Il fatto che la Romania appaia nell'app Tesla con una tariffa di 0,43 euro/kWh esattamente come in Austria e quasi il doppio rispetto alla Spagna o alla Croazia — non può più essere spiegato con incidenti di mercato o fluttuazioni temporanee. È il risultato di una strategia commerciale deliberata, applicata in un mercato considerato marginale, di transito e con un potere di negoziazione ridotto.
Il prezzo di vendita dell'energia elettrica alle stazioni di ricarica auto, il prezzo al consumatore finale e il prezzo dell'energia elettrica PZU in alcuni paesi d'Europa
La Romania non ha l'elettricità più costosa d'Europa (se non si rapporta al potere d'acquisto). Al contrario, in molti periodi, il prezzo all'ingrosso dell'energia elettrica è sotto la media UE. Tuttavia, gli utenti di auto elettriche pagano tra le tariffe di ricarica rapida più alte. Questa contraddizione dice molto su come il mercato romeno sia percepito dai grandi operatori.
Per Tesla, la Romania non è un mercato di volume. È un mercato di sicurezza, alcune stazioni ben posizionate su corridoi stradali importanti, destinate soprattutto al transito regionale. In assenza di un flusso costante di utenti locali, i costi di investimento e operativi vengono recuperati attraverso un prezzo più alto per kWh. In altre parole, pochi pagano molto, invece che molti a pagare poco.
Questa logica economica è facile da capire dalla prospettiva dell'azienda, ma difficile da accettare per i consumatori. Soprattutto quando il confronto con altri paesi della regione è inevitabile. Ungheria o Polonia, con tariffe significativamente più basse, dimostrano che la differenza non sta né nella geografia, né nel costo dell'energia, ma nel livello di utilizzo e nella concorrenza locale. Qui emerge il vero problema, la Romania non ha, ancora, una concorrenza reale nel settore delle stazioni di ricarica ultra-rapida. Poche stazioni, copertura limitata e alternative rare al di fuori delle grandi città. In un tale contesto, il prezzo non è vincolato dal mercato, ma dettato dall'operatore. E Tesla sa molto bene che l'utente romeno non ha, nella maggior parte dei casi, opzioni reali (mancanza di concorrenza in questo settore).

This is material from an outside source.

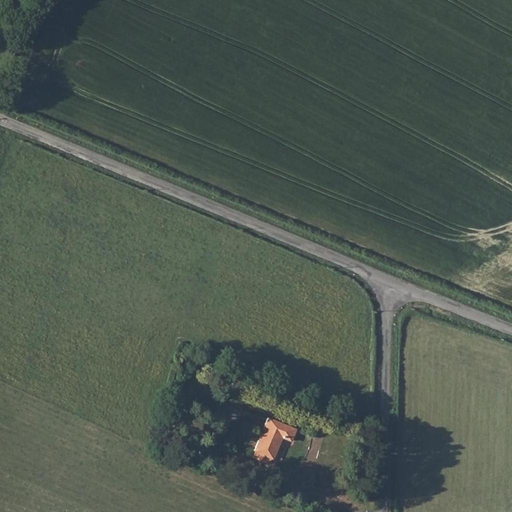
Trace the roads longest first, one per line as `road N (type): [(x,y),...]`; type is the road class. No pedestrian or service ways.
road 1 (unclassified): [(0,119),(387,279)]
road 2 (unclassified): [(384,511),(387,279)]
road 3 (unclassified): [(387,279),(511,329)]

Inoltre, la politica di prezzo regionale praticata da Tesla tratta l'Europa dell'Est come una zona in cui gli investimenti devono essere ammortizzati rapidamente, poiché i rischi sono considerati maggiori, adozione lenta delle auto elettriche, instabilità legislativa, infrastruttura stradale modesta. Tutto ciò è "incluso" nel prezzo finale pagato dall'utente.
Il caso della Serbia, dove la ricarica è gratuita, dimostra che Tesla sa essere flessibile quando vuole stimolare un mercato. La Romania, però, ha superato la fase di "promozione" ed è entrata direttamente in quella di monetizzazione, senza beneficiare dei vantaggi di un mercato già maturo.
Il problema non è solo il prezzo di 0,43 euro/kWh. Il problema è il messaggio che trasmette, che la Romania è un mercato che può essere tassato di più, perché non ha una massa critica sufficiente per contare. Finché il numero di auto elettriche rimane relativamente basso e l'infrastruttura alternativa non si sviluppa in modo aggressivo, questo messaggio non cambierà. I prezzi non scenderanno per buona volontà. Scenderanno solo quando le stazioni saranno piene, la concorrenza sarà reale e l'utente romeno avrà, finalmente, di che scegliere.